== PAGE EXCERPT ==

# Science Diet, Canidae....Food Opinions.....



## Brinkleysmom (Dec 17, 2005)

I cant speak for myself because I have never used either but I know many people who feed their dog Canidae and do very well on it. Usually the vet puts the dog on SD if they are having a problem. If the food is the issue, I would try the Canidae and see how it goes. Its a good dog food from what people say who use it. I am sure others on here who actually use it will give you some better information. Good luck and keep us posted.


----------



## Taz Monkey (Feb 25, 2007)

vets push Science Diet because they get kick backs for selling it in their office. It has pretty bad ingredients, but some vets swear by it, but I have also found that a lot of vets know nil about animal nutrition. Canidae is a great food, alot betterthan SD. But, keep in mind that all dogs react differently to different foods. You might hav eto play around a little bit before you find the right combination. Innova and Evo, California Natural, Timberwolf Organics, and Canidae are my favorites. California Natural is a very basic food, with very few ingredients, so it might sit well with your dogs tummy, if she has any kind of sensitivities to foods.

===

### WHAT YOU ARE ASKED TO DO
Copy out the entire dog food forum thread above word for word. Rely solely on the dog food forum thread above.

== RECORD EXCERPTS ==

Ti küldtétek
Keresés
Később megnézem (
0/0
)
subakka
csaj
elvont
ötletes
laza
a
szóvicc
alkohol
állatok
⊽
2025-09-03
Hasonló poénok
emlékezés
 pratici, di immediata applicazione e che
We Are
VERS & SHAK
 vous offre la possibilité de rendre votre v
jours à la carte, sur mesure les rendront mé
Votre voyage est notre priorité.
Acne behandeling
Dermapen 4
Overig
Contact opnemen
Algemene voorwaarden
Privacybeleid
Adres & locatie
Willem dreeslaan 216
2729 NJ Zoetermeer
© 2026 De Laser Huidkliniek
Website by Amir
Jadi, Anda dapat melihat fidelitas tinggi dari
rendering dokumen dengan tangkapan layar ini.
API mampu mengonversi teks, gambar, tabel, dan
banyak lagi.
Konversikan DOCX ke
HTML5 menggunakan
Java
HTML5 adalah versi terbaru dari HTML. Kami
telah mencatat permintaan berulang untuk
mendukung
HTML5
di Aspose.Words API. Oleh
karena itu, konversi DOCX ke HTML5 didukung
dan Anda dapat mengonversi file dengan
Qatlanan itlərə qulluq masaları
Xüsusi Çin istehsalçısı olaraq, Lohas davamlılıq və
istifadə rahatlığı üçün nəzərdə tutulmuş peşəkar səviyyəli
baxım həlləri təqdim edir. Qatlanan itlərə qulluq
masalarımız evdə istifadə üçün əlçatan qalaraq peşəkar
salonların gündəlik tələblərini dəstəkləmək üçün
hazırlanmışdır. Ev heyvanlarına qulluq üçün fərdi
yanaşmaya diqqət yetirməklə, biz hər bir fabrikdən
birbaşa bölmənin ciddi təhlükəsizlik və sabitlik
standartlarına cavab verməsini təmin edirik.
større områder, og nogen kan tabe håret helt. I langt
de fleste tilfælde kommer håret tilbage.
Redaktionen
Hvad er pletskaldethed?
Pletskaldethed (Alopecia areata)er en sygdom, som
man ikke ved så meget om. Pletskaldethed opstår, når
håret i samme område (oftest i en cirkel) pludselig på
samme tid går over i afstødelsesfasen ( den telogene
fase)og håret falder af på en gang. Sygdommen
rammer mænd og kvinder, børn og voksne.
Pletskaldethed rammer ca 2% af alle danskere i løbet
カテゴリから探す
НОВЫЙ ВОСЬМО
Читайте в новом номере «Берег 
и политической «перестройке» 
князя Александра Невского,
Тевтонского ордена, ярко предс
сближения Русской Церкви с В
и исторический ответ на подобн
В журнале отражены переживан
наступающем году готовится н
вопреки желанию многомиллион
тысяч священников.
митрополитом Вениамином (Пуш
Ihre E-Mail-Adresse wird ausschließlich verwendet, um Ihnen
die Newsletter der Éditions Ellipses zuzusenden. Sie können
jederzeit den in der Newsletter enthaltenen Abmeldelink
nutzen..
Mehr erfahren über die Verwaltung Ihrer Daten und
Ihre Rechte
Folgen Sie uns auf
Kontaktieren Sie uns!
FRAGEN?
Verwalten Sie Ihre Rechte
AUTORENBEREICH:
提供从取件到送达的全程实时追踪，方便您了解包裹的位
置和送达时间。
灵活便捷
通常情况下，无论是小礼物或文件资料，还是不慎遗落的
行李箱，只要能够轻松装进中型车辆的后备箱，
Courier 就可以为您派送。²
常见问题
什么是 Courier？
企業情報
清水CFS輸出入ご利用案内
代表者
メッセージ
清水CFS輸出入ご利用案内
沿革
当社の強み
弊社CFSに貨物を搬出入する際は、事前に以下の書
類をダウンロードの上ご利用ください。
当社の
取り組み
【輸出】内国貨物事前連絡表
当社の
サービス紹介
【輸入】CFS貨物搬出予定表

===

### ANSWER FOR THE TASK
# Science Diet, Canidae....Food Opinions.....



## Brinkleysmom (Dec 17, 2005)

I cant speak for myself because I have never used either but I know many people who feed their dog Canidae and do very well on it. Usually the vet puts the dog on SD if they are having a problem. If the food is the issue, I would try the Canidae and see how it goes. Its a good dog food from what people say who use it. I am sure others on here who actually use it will give you some better information. Good luck and keep us posted.


----------



## Taz Monkey (Feb 25, 2007)

vets push Science Diet because they get kick backs for selling it in their office. It has pretty bad ingredients, but some vets swear by it, but I have also found that a lot of vets know nil about animal nutrition. Canidae is a great food, alot betterthan SD. But, keep in mind that all dogs react differently to different foods. You might hav eto play around a little bit before you find the right combination. Innova and Evo, California Natural, Timberwolf Organics, and Canidae are my favorites. California Natural is a very basic food, with very few ingredients, so it might sit well with your dogs tummy, if she has any kind of sensitivities to foods.